X = np.random.normal(size = (n, d))
w = np.random.normal(size = d)
eps = np.random.geometric(p = 0.01, size = n)
y = np.sign(X @ w + eps)

p = 0.7
X_train, X_test, y_train, y_test = train_test_split(X, y, p)

# get optimal lambda
opt_lam = find_opt_lam(X_train, y_train, X_test, y_test)

# perform OLS
w_OLS = OLS(X_train, y_train)
perf_OLS_tr, perf_OLS_te = evaluate(X_train, y_train, w_OLS), evaluate(X_test, y_test, w_OLS)

# perform Ridge
w_ridge = ridge(X_train, y_train, opt_lam)
perf_ridge_tr, perf_ridge_te = evaluate(X_train, y_train, w_ridge), evaluate(X_test, y_test, w_ridge)
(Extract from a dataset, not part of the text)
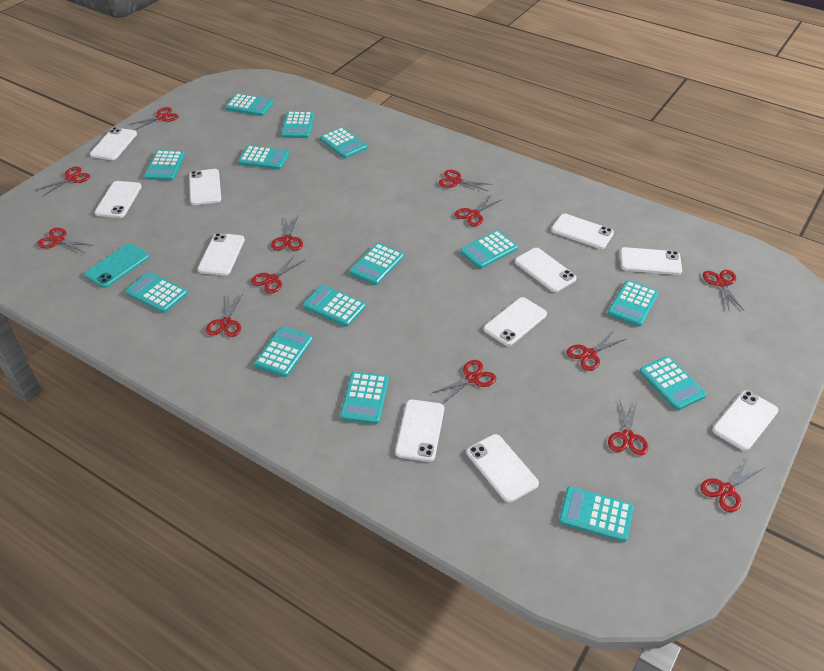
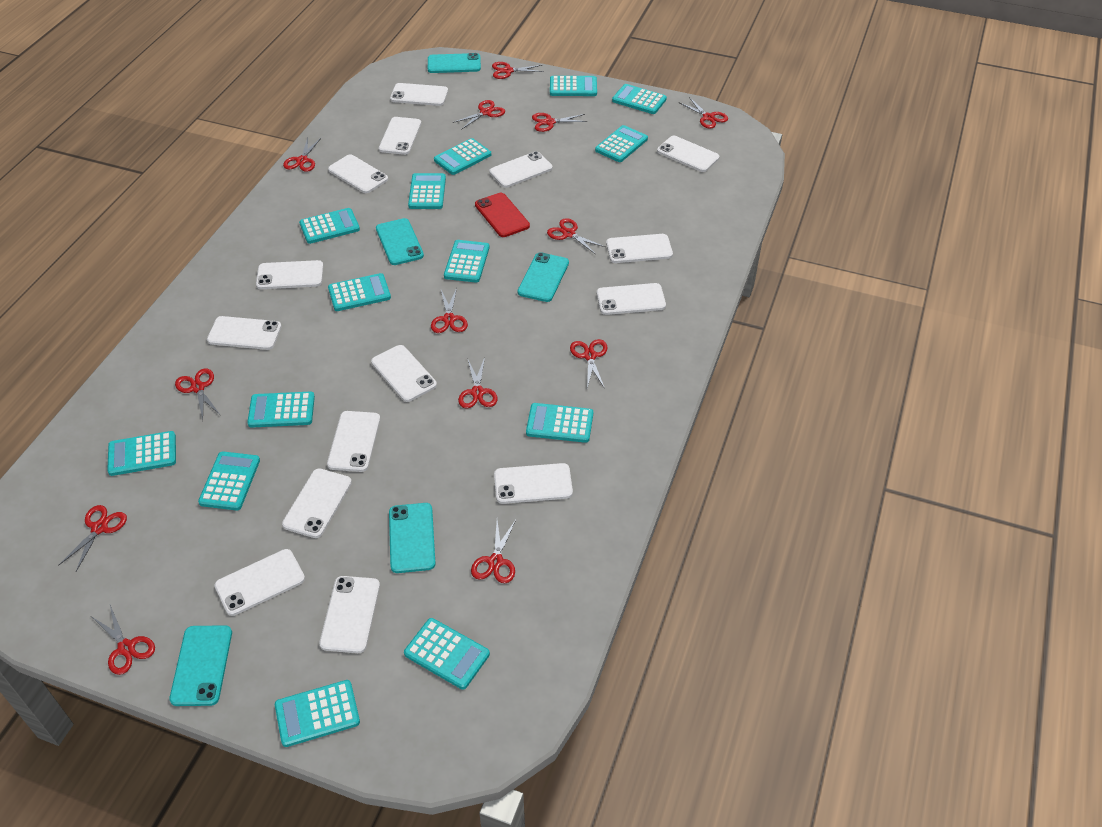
red phone: none = 0 -> [475,193,530,237] = 1
turquoise phone: [84,244,149,288] = 1 -> [169,625,232,706] [376,218,424,265] [389,503,436,573] [428,53,481,73] [518,252,569,302] = 5
white phone: [90,127,137,160] [95,181,142,218] [189,169,221,205] [198,233,245,276] [395,400,444,462] [467,434,539,503] [484,297,547,346] [515,248,577,292] [551,214,614,249] [620,247,682,275] [712,390,779,451] = 11 -> [207,316,282,350] [215,549,305,616] [256,260,323,289] [282,468,352,538] [319,576,380,653] [327,411,380,472] [328,154,388,193] [371,345,437,402] [379,117,421,155] [390,83,448,106] [489,151,553,188] [494,463,573,504] [597,283,666,315] [606,234,673,263] [657,136,720,172] = 15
# perform logistic regression
w_log, b_log = train_logistic_gd(X_train, y_train)
perf_log_tr, perf_log_te = evaluate_logistic(X_train, y_train, w_log, b_log), evaluate_logistic(X_test, y_test, w_log, b_log)

# perform hinge loss
w_hinge, b_hinge = train_hinge_gd(X_train, y_train)
perf_hinge_tr, perf_hinge_te = evaluate_hinge(X_train, y_train, w_hinge, b_hinge), evaluate_hinge(X_test, y_test, w_hinge, b_hinge)

# print all performances
print(f"OLS train MSE: {np.round(perf_OLS_tr, 4)}")
print(f"OLS test MSE: {np.round(perf_OLS_te, 4)}")
print("-" * 35)
print(f"ridge train MSE: {np.round(perf_ridge_tr, 4)}")
print(f"ridge test MSE: {np.round(perf_ridge_te, 4)}")
print("-" * 35)
print(f"logistic train MSE: {np.round(perf_log_tr, 4)}")
print(f"logistic test MSE: {np.round(perf_log_te, 4)}")
print("-" * 35)
print(f"hinge train MSE: {np.round(perf_hinge_tr, 4)}")
print(f"hinge test MSE: {np.round(perf_hinge_te, 4)}")

OLS train MSE: 0.9498
OLS test MSE: 1.0619
-----------------------------------
ridge train MSE: 0.9547
ridge test MSE: 1.0302
-----------------------------------
logistic train MSE: 0.0571
logistic test MSE: 0.0444
-----------------------------------
hinge train MSE: 0.0381
hinge test MSE: 0.0444


### Question 2 (c) — Discussion
We created a dataset with a geometric distribution on the noise. This resulted in poor performance for OLS and logistic since these methods treat y as a continuous variable and try to fit a line. However, y is binary and the discrete noise produces perturbed decision surfaces, whihc violates the assumption of smooth, continuous normally distributed errors.

Logistic and OLS, on the other hand, optimize on accuracy, not prediction error. There are fewer assumptions on the noise, and the geometric noise offsets X @ w, but this can still yield clear separation for the classifiers.